[v6,6/6] namei: resolveat(2) syscall

Submitted by Aleksa Sarai on May 6, 2019, 4:54 p.m.

Details

Message ID 20190506165439.9155-7-cyphar@cyphar.com
State New
Series "namei: resolveat(2) path resolution restriction API"
Headers show

Commit Message

Aleksa Sarai May 6, 2019, 4:54 p.m.
The most obvious syscall to add support for the new LOOKUP_* scoping
flags would be openat(2) (along with the required execveat(2) change
included in this series). However, there are a few reasons to not do
this:

 * The new LOOKUP_* flags are intended to be security features, and
   openat(2) will silently ignore all unknown flags. This means that
   users would need to avoid foot-gunning themselves constantly when
   using this interface if it were part of openat(2).

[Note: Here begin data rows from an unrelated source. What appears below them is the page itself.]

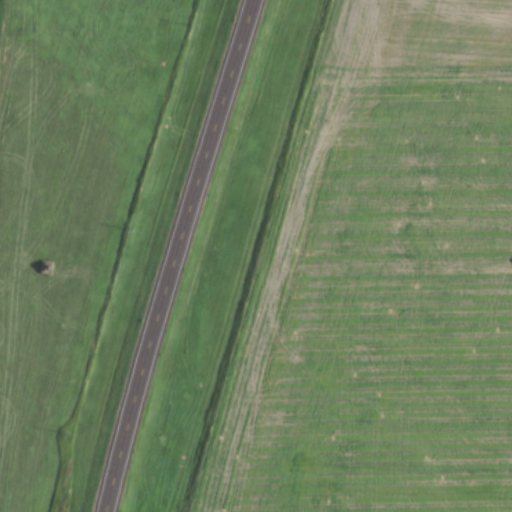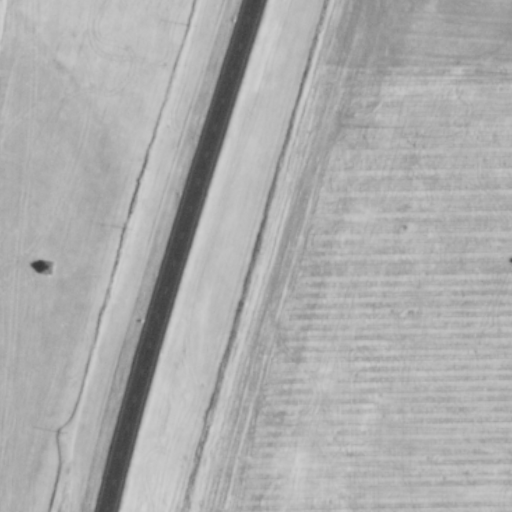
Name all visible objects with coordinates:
road: (178, 254)
building: (450, 330)
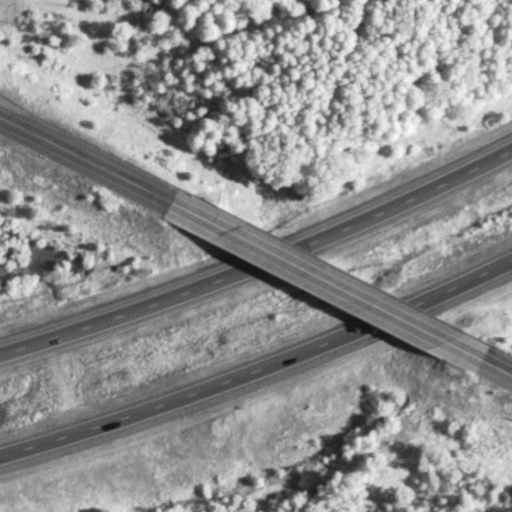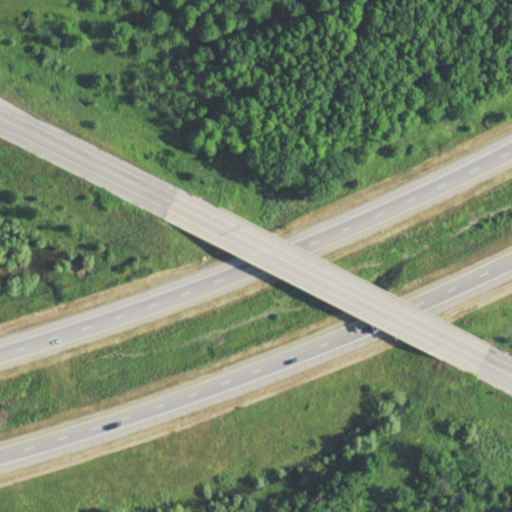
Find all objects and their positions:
road: (92, 167)
road: (261, 263)
road: (300, 272)
road: (464, 355)
road: (260, 369)
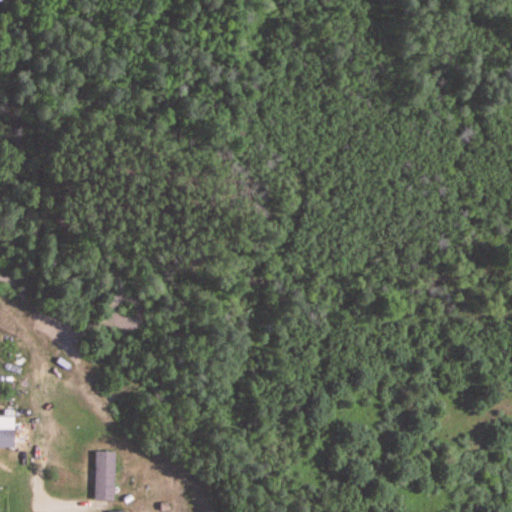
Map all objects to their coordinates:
building: (6, 439)
road: (32, 475)
building: (103, 477)
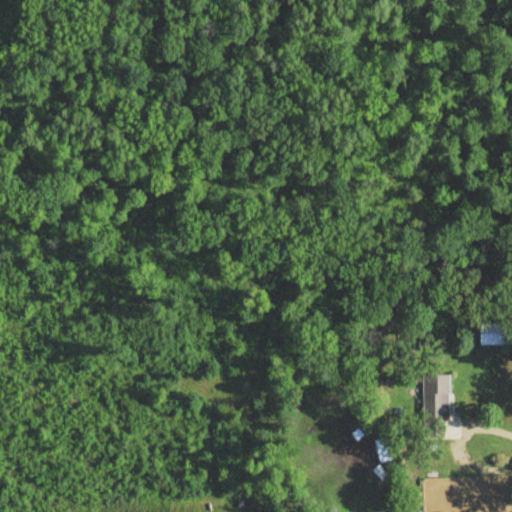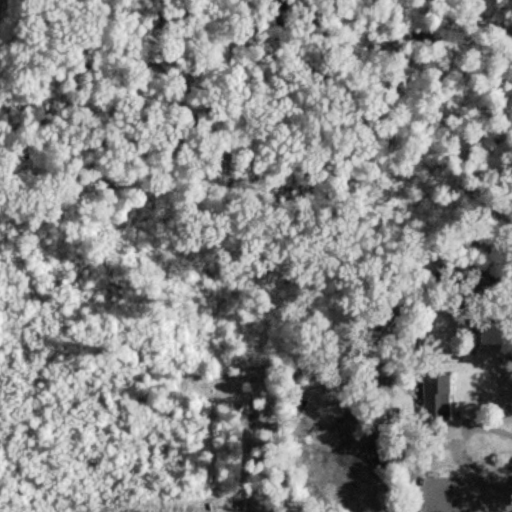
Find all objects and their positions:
road: (488, 427)
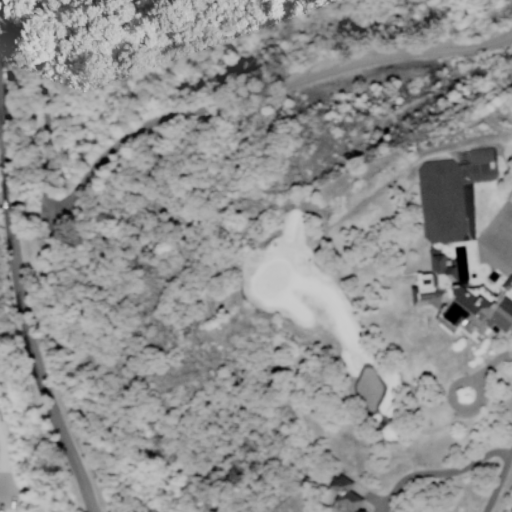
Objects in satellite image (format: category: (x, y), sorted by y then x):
building: (103, 0)
building: (146, 12)
road: (170, 116)
building: (439, 202)
building: (486, 256)
building: (457, 301)
road: (23, 344)
building: (407, 347)
road: (2, 351)
building: (432, 406)
road: (434, 473)
road: (496, 475)
building: (341, 493)
building: (341, 494)
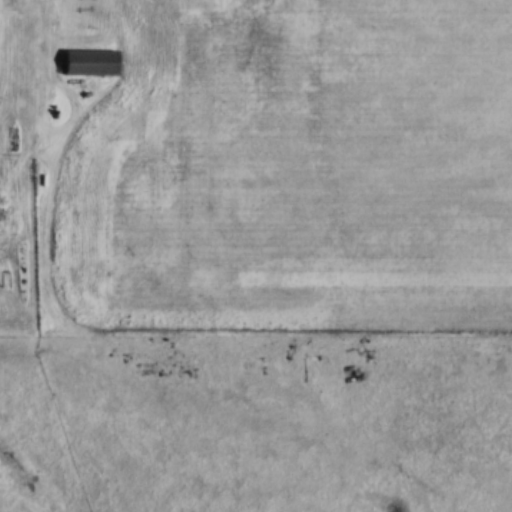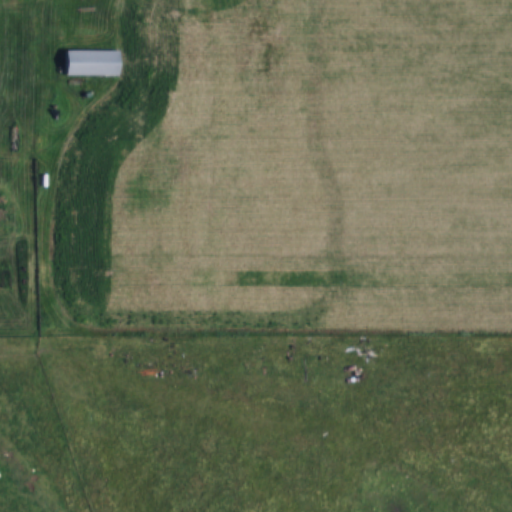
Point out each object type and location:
building: (91, 61)
building: (88, 63)
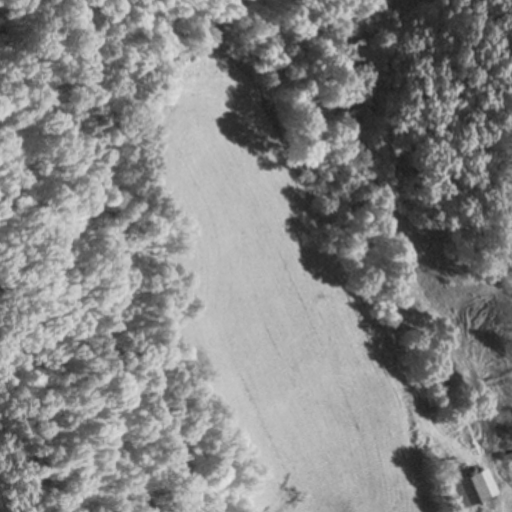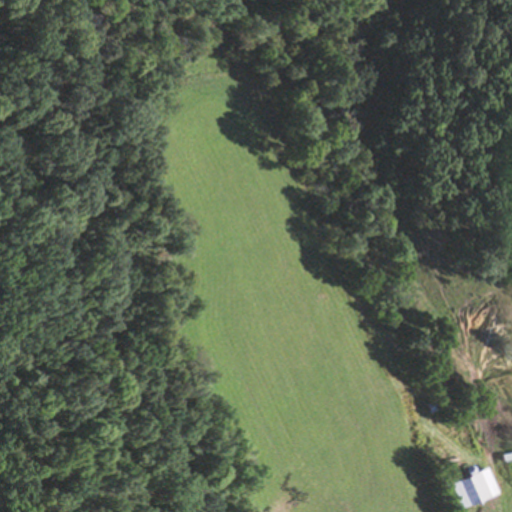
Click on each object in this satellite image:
building: (470, 491)
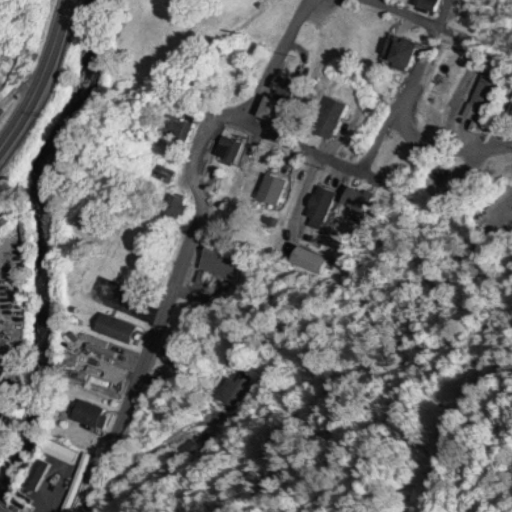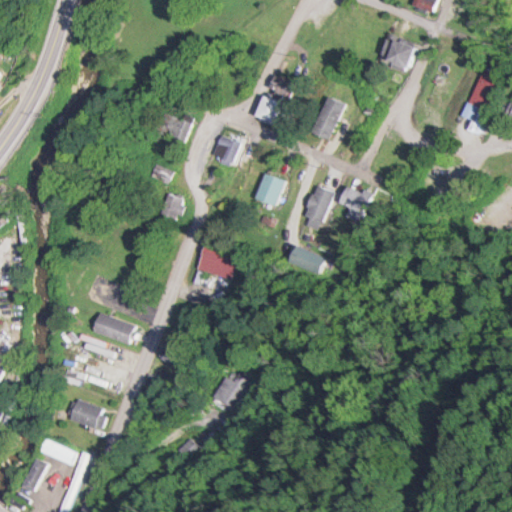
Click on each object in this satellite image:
building: (430, 4)
building: (404, 52)
building: (1, 75)
road: (42, 77)
building: (492, 89)
building: (275, 108)
building: (333, 117)
building: (484, 121)
building: (179, 124)
road: (444, 140)
road: (195, 143)
building: (232, 149)
road: (366, 151)
building: (166, 172)
building: (276, 189)
building: (362, 201)
building: (325, 202)
building: (177, 205)
building: (314, 258)
building: (223, 259)
building: (119, 326)
building: (178, 349)
building: (2, 371)
building: (2, 373)
building: (241, 385)
building: (93, 412)
building: (1, 414)
building: (193, 448)
building: (64, 450)
building: (40, 473)
building: (79, 481)
road: (1, 511)
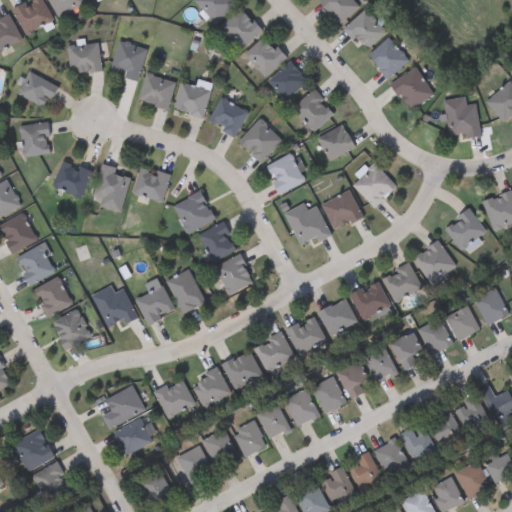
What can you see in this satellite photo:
building: (89, 0)
building: (89, 0)
building: (64, 6)
building: (64, 6)
building: (215, 8)
building: (215, 8)
building: (339, 9)
building: (339, 9)
building: (31, 16)
building: (32, 16)
building: (240, 29)
building: (241, 30)
building: (364, 31)
building: (364, 31)
building: (8, 34)
building: (8, 35)
building: (264, 56)
building: (265, 57)
building: (83, 59)
building: (387, 59)
building: (84, 60)
building: (388, 60)
building: (128, 61)
building: (128, 62)
building: (511, 73)
building: (511, 73)
building: (287, 81)
building: (287, 82)
building: (411, 89)
building: (36, 90)
building: (37, 90)
building: (411, 90)
building: (156, 92)
building: (156, 92)
building: (191, 100)
building: (192, 101)
building: (502, 103)
building: (502, 103)
building: (313, 111)
building: (313, 111)
building: (227, 117)
building: (228, 118)
building: (461, 118)
building: (461, 119)
building: (34, 140)
building: (35, 140)
building: (260, 141)
building: (260, 141)
building: (335, 143)
building: (335, 144)
road: (232, 171)
building: (285, 174)
building: (286, 174)
building: (71, 180)
building: (71, 180)
building: (151, 185)
building: (151, 186)
building: (373, 186)
building: (374, 187)
building: (110, 189)
building: (111, 190)
road: (150, 206)
building: (341, 211)
building: (499, 211)
building: (341, 212)
building: (499, 212)
building: (193, 213)
building: (193, 214)
building: (306, 225)
building: (307, 226)
building: (464, 232)
building: (465, 233)
building: (16, 234)
building: (17, 235)
building: (216, 243)
building: (217, 243)
building: (433, 264)
building: (433, 264)
building: (34, 266)
building: (34, 267)
building: (233, 276)
building: (233, 276)
building: (400, 283)
building: (401, 284)
building: (185, 293)
building: (185, 293)
building: (51, 298)
building: (52, 298)
building: (369, 302)
building: (370, 302)
building: (154, 306)
building: (155, 306)
building: (490, 307)
building: (113, 308)
building: (113, 308)
building: (490, 308)
building: (336, 318)
building: (337, 318)
building: (461, 324)
building: (462, 325)
road: (241, 327)
building: (70, 331)
building: (71, 331)
building: (305, 336)
building: (305, 337)
building: (434, 338)
building: (434, 338)
building: (405, 351)
building: (406, 352)
building: (273, 354)
building: (274, 354)
building: (379, 365)
building: (379, 365)
building: (241, 372)
building: (242, 372)
building: (511, 379)
building: (511, 379)
building: (3, 380)
building: (352, 381)
building: (353, 381)
building: (209, 389)
building: (210, 389)
building: (328, 396)
building: (328, 396)
building: (173, 399)
building: (174, 400)
building: (498, 406)
building: (498, 406)
building: (121, 408)
building: (300, 408)
building: (122, 409)
building: (301, 409)
building: (472, 418)
building: (473, 418)
building: (272, 423)
building: (272, 423)
road: (361, 429)
building: (445, 432)
building: (446, 432)
building: (132, 438)
building: (132, 438)
building: (248, 439)
building: (249, 440)
building: (418, 445)
building: (511, 445)
building: (418, 446)
building: (219, 449)
building: (219, 450)
building: (31, 452)
building: (32, 452)
building: (390, 459)
building: (391, 459)
building: (193, 465)
building: (194, 466)
building: (499, 469)
building: (500, 469)
building: (366, 474)
building: (366, 475)
building: (472, 480)
building: (472, 481)
building: (50, 484)
building: (51, 484)
building: (0, 485)
building: (153, 487)
building: (153, 487)
building: (339, 489)
building: (339, 490)
building: (446, 495)
building: (447, 496)
building: (310, 499)
building: (311, 500)
building: (416, 503)
building: (417, 503)
building: (281, 506)
building: (282, 506)
building: (82, 509)
building: (82, 509)
building: (395, 510)
building: (396, 510)
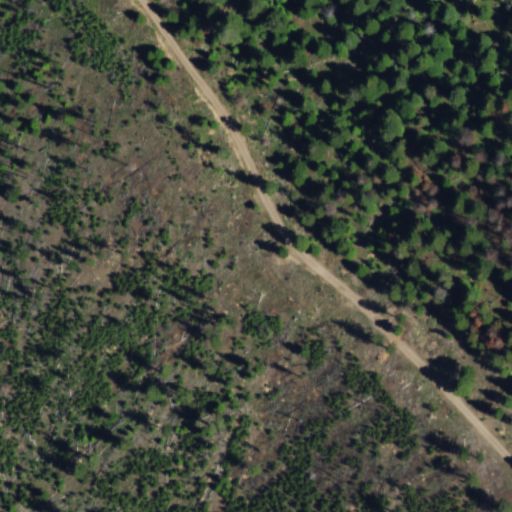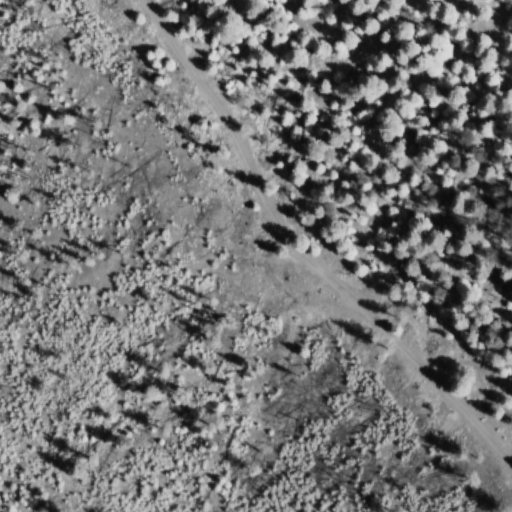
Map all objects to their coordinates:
road: (303, 246)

 * Resolution scoping feels like a different operation to the existing
   O_* flags. And since openat(2) has limited flag space, it seems to be
   quite wasteful to clutter it with 5 flags that are all
   resolution-related. Arguably O_NOFOLLOw is also a resolution flag but
   its entire purpose is to error out if you encounter a trailing
   symlink not to scope resolution.

 * Other systems would be able to reimplement this syscall allowing for
   cross-OS standardisation rather than being hidden amongst O_* flags
   which may result in it not being used by all the parties that might
   want to use it (file servers, web servers, container runtimes, etc).

 * It gives us the opportunity to iterate on the O_PATH interface in the
   future. There are some potential security improvements that can be
   made to O_PATH (handling /proc/self/fd re-opening of file descriptors
   much more sanely) which could be made even better with some other
   bits (such as ACC_MODE bits which work for O_PATH).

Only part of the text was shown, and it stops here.